(Text-based design files)
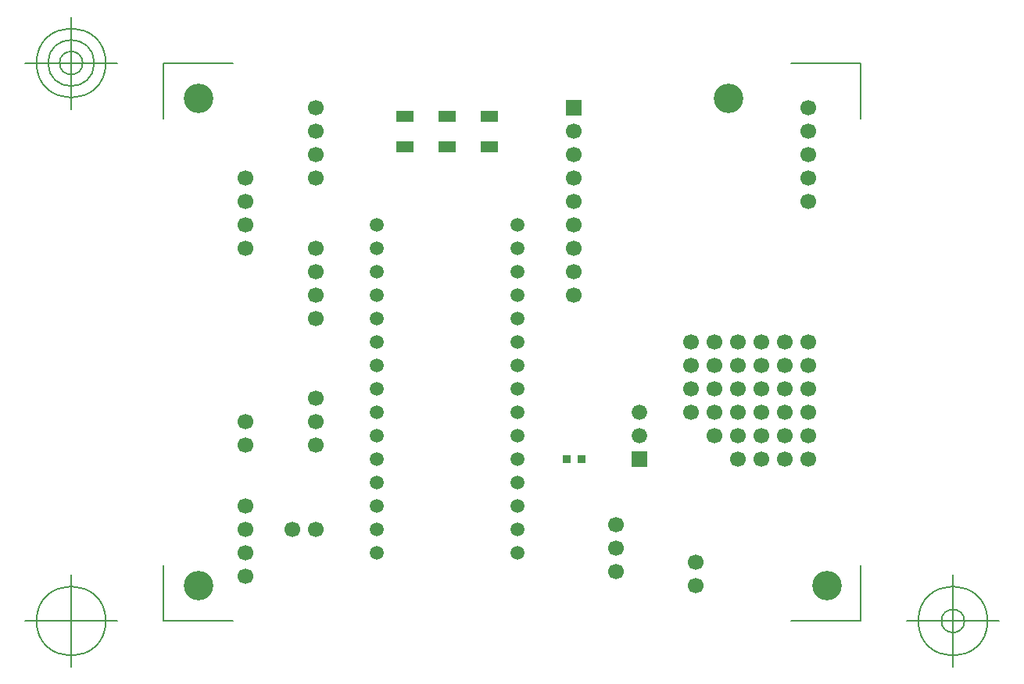
<source format=gbr>
G04 Generated by Ultiboard 14.2 *
%FSLAX34Y34*%
%MOMM*%

%ADD10C,0.0001*%
%ADD11C,0.1270*%
%ADD12C,3.2000*%
%ADD13R,0.9000X0.9500*%
%ADD14C,1.7000*%
%ADD15R,1.7000X1.7000*%
%ADD16C,1.5000*%
%ADD17R,1.8500X1.2000*%
%ADD18C,1.6764*%
%ADD19R,1.6764X1.6764*%


G04 ColorRGB FF00CC for the following layer *
%LNL_uc100f6tstoppmaske oben*%
%LPD*%
G54D10*
G54D11*
X-2540Y-2540D02*
X-2540Y57968D01*
X-2540Y-2540D02*
X72968Y-2540D01*
X752540Y-2540D02*
X677032Y-2540D01*
X752540Y-2540D02*
X752540Y57968D01*
X752540Y602540D02*
X752540Y542032D01*
X752540Y602540D02*
X677032Y602540D01*
X-2540Y602540D02*
X72968Y602540D01*
X-2540Y602540D02*
X-2540Y542032D01*
X-52540Y-2540D02*
X-152540Y-2540D01*
X-102540Y-52540D02*
X-102540Y47460D01*
X-140040Y-2540D02*
G75*
D01*
G02X-140040Y-2540I37500J0*
G01*
X802540Y-2540D02*
X902540Y-2540D01*
X852540Y-52540D02*
X852540Y47460D01*
X815040Y-2540D02*
G75*
D01*
G02X815040Y-2540I37500J0*
G01*
X840040Y-2540D02*
G75*
D01*
G02X840040Y-2540I12500J0*
G01*
X-52540Y602540D02*
X-152540Y602540D01*
X-102540Y552540D02*
X-102540Y652540D01*
X-140040Y602540D02*
G75*
D01*
G02X-140040Y602540I37500J0*
G01*
X-127540Y602540D02*
G75*
D01*
G02X-127540Y602540I25000J0*
G01*
X-115040Y602540D02*
G75*
D01*
G02X-115040Y602540I12500J0*
G01*
G54D12*
X35560Y35560D03*
X35560Y563880D03*
X716280Y35560D03*
X609600Y563880D03*
G54D13*
X433960Y172720D03*
X449960Y172720D03*
G54D14*
X441960Y528320D03*
X441960Y502920D03*
X441960Y477520D03*
X441960Y452120D03*
X441960Y426720D03*
X441960Y401320D03*
X441960Y375920D03*
X441960Y350520D03*
X695960Y452120D03*
X695960Y553720D03*
X695960Y528320D03*
X695960Y502920D03*
X695960Y477520D03*
X86360Y45720D03*
X86360Y71120D03*
X86360Y96520D03*
X86360Y121920D03*
X574040Y35560D03*
X574040Y60960D03*
X137160Y96520D03*
X162560Y96520D03*
X162560Y187960D03*
X162560Y213360D03*
X162560Y238760D03*
X86360Y187960D03*
X86360Y213360D03*
X162560Y325120D03*
X162560Y350520D03*
X162560Y375920D03*
X162560Y401320D03*
X86360Y477520D03*
X86360Y452120D03*
X86360Y426720D03*
X86360Y401320D03*
X162560Y477520D03*
X162560Y502920D03*
X162560Y528320D03*
X162560Y553720D03*
X487680Y50800D03*
X487680Y76200D03*
X487680Y101600D03*
X695960Y274320D03*
X670560Y274320D03*
X619760Y274320D03*
X645160Y274320D03*
X568960Y274320D03*
X594360Y274320D03*
X568960Y248920D03*
X594360Y248920D03*
X619760Y248920D03*
X645160Y248920D03*
X670560Y248920D03*
X695960Y248920D03*
X568960Y299720D03*
X594360Y299720D03*
X619760Y299720D03*
X645160Y299720D03*
X670560Y299720D03*
X695960Y299720D03*
X568960Y223520D03*
X594360Y223520D03*
X619760Y223520D03*
X645160Y223520D03*
X670560Y223520D03*
X695960Y223520D03*
X594360Y198120D03*
X619760Y198120D03*
X645160Y198120D03*
X670560Y198120D03*
X695960Y198120D03*
X619760Y172720D03*
X645160Y172720D03*
X670560Y172720D03*
X695960Y172720D03*
G54D15*
X441960Y553720D03*
G54D16*
X228600Y426720D03*
X228600Y401320D03*
X228600Y375920D03*
X228600Y350520D03*
X228600Y325120D03*
X228600Y299720D03*
X228600Y274320D03*
X228600Y248920D03*
X228600Y223520D03*
X228600Y198120D03*
X228600Y172720D03*
X228600Y147320D03*
X228600Y121920D03*
X228600Y96520D03*
X228600Y71120D03*
X381000Y426720D03*
X381000Y401320D03*
X381000Y375920D03*
X381000Y350520D03*
X381000Y325120D03*
X381000Y299720D03*
X381000Y274320D03*
X381000Y248920D03*
X381000Y223520D03*
X381000Y198120D03*
X381000Y172720D03*
X381000Y147320D03*
X381000Y121920D03*
X381000Y96520D03*
X381000Y71120D03*
G54D17*
X259080Y511820D03*
X259080Y544820D03*
X304800Y511820D03*
X304800Y544820D03*
X350520Y511820D03*
X350520Y544820D03*
G54D18*
X513080Y198120D03*
X513080Y223520D03*
G54D19*
X513080Y172720D03*

M02*

</source>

- WORK INSTRUCTIONS -
Exclude the images and copy every record above exactly.

- YOUR SOLUTION -
<source format=gbr>
G04 Generated by Ultiboard 14.2 *
%FSLAX34Y34*%
%MOMM*%

%ADD10C,0.0001*%
%ADD11C,0.1270*%
%ADD12C,3.2000*%
%ADD13R,0.9000X0.9500*%
%ADD14C,1.7000*%
%ADD15R,1.7000X1.7000*%
%ADD16C,1.5000*%
%ADD17R,1.8500X1.2000*%
%ADD18C,1.6764*%
%ADD19R,1.6764X1.6764*%


G04 ColorRGB FF00CC for the following layer *
%LNL_uc100f6tstoppmaske oben*%
%LPD*%
G54D10*
G54D11*
X-2540Y-2540D02*
X-2540Y57968D01*
X-2540Y-2540D02*
X72968Y-2540D01*
X752540Y-2540D02*
X677032Y-2540D01*
X752540Y-2540D02*
X752540Y57968D01*
X752540Y602540D02*
X752540Y542032D01*
X752540Y602540D02*
X677032Y602540D01*
X-2540Y602540D02*
X72968Y602540D01*
X-2540Y602540D02*
X-2540Y542032D01*
X-52540Y-2540D02*
X-152540Y-2540D01*
X-102540Y-52540D02*
X-102540Y47460D01*
X-140040Y-2540D02*
G75*
D01*
G02X-140040Y-2540I37500J0*
G01*
X802540Y-2540D02*
X902540Y-2540D01*
X852540Y-52540D02*
X852540Y47460D01*
X815040Y-2540D02*
G75*
D01*
G02X815040Y-2540I37500J0*
G01*
X840040Y-2540D02*
G75*
D01*
G02X840040Y-2540I12500J0*
G01*
X-52540Y602540D02*
X-152540Y602540D01*
X-102540Y552540D02*
X-102540Y652540D01*
X-140040Y602540D02*
G75*
D01*
G02X-140040Y602540I37500J0*
G01*
X-127540Y602540D02*
G75*
D01*
G02X-127540Y602540I25000J0*
G01*
X-115040Y602540D02*
G75*
D01*
G02X-115040Y602540I12500J0*
G01*
G54D12*
X35560Y35560D03*
X35560Y563880D03*
X716280Y35560D03*
X609600Y563880D03*
G54D13*
X433960Y172720D03*
X449960Y172720D03*
G54D14*
X441960Y528320D03*
X441960Y502920D03*
X441960Y477520D03*
X441960Y452120D03*
X441960Y426720D03*
X441960Y401320D03*
X441960Y375920D03*
X441960Y350520D03*
X695960Y452120D03*
X695960Y553720D03*
X695960Y528320D03*
X695960Y502920D03*
X695960Y477520D03*
X86360Y45720D03*
X86360Y71120D03*
X86360Y96520D03*
X86360Y121920D03*
X574040Y35560D03*
X574040Y60960D03*
X137160Y96520D03*
X162560Y96520D03*
X162560Y187960D03*
X162560Y213360D03*
X162560Y238760D03*
X86360Y187960D03*
X86360Y213360D03*
X162560Y325120D03*
X162560Y350520D03*
X162560Y375920D03*
X162560Y401320D03*
X86360Y477520D03*
X86360Y452120D03*
X86360Y426720D03*
X86360Y401320D03*
X162560Y477520D03*
X162560Y502920D03*
X162560Y528320D03*
X162560Y553720D03*
X487680Y50800D03*
X487680Y76200D03*
X487680Y101600D03*
X695960Y274320D03*
X670560Y274320D03*
X619760Y274320D03*
X645160Y274320D03*
X568960Y274320D03*
X594360Y274320D03*
X568960Y248920D03*
X594360Y248920D03*
X619760Y248920D03*
X645160Y248920D03*
X670560Y248920D03*
X695960Y248920D03*
X568960Y299720D03*
X594360Y299720D03*
X619760Y299720D03*
X645160Y299720D03*
X670560Y299720D03*
X695960Y299720D03*
X568960Y223520D03*
X594360Y223520D03*
X619760Y223520D03*
X645160Y223520D03*
X670560Y223520D03*
X695960Y223520D03*
X594360Y198120D03*
X619760Y198120D03*
X645160Y198120D03*
X670560Y198120D03*
X695960Y198120D03*
X619760Y172720D03*
X645160Y172720D03*
X670560Y172720D03*
X695960Y172720D03*
G54D15*
X441960Y553720D03*
G54D16*
X228600Y426720D03*
X228600Y401320D03*
X228600Y375920D03*
X228600Y350520D03*
X228600Y325120D03*
X228600Y299720D03*
X228600Y274320D03*
X228600Y248920D03*
X228600Y223520D03*
X228600Y198120D03*
X228600Y172720D03*
X228600Y147320D03*
X228600Y121920D03*
X228600Y96520D03*
X228600Y71120D03*
X381000Y426720D03*
X381000Y401320D03*
X381000Y375920D03*
X381000Y350520D03*
X381000Y325120D03*
X381000Y299720D03*
X381000Y274320D03*
X381000Y248920D03*
X381000Y223520D03*
X381000Y198120D03*
X381000Y172720D03*
X381000Y147320D03*
X381000Y121920D03*
X381000Y96520D03*
X381000Y71120D03*
G54D17*
X259080Y511820D03*
X259080Y544820D03*
X304800Y511820D03*
X304800Y544820D03*
X350520Y511820D03*
X350520Y544820D03*
G54D18*
X513080Y198120D03*
X513080Y223520D03*
G54D19*
X513080Y172720D03*

M02*

</source>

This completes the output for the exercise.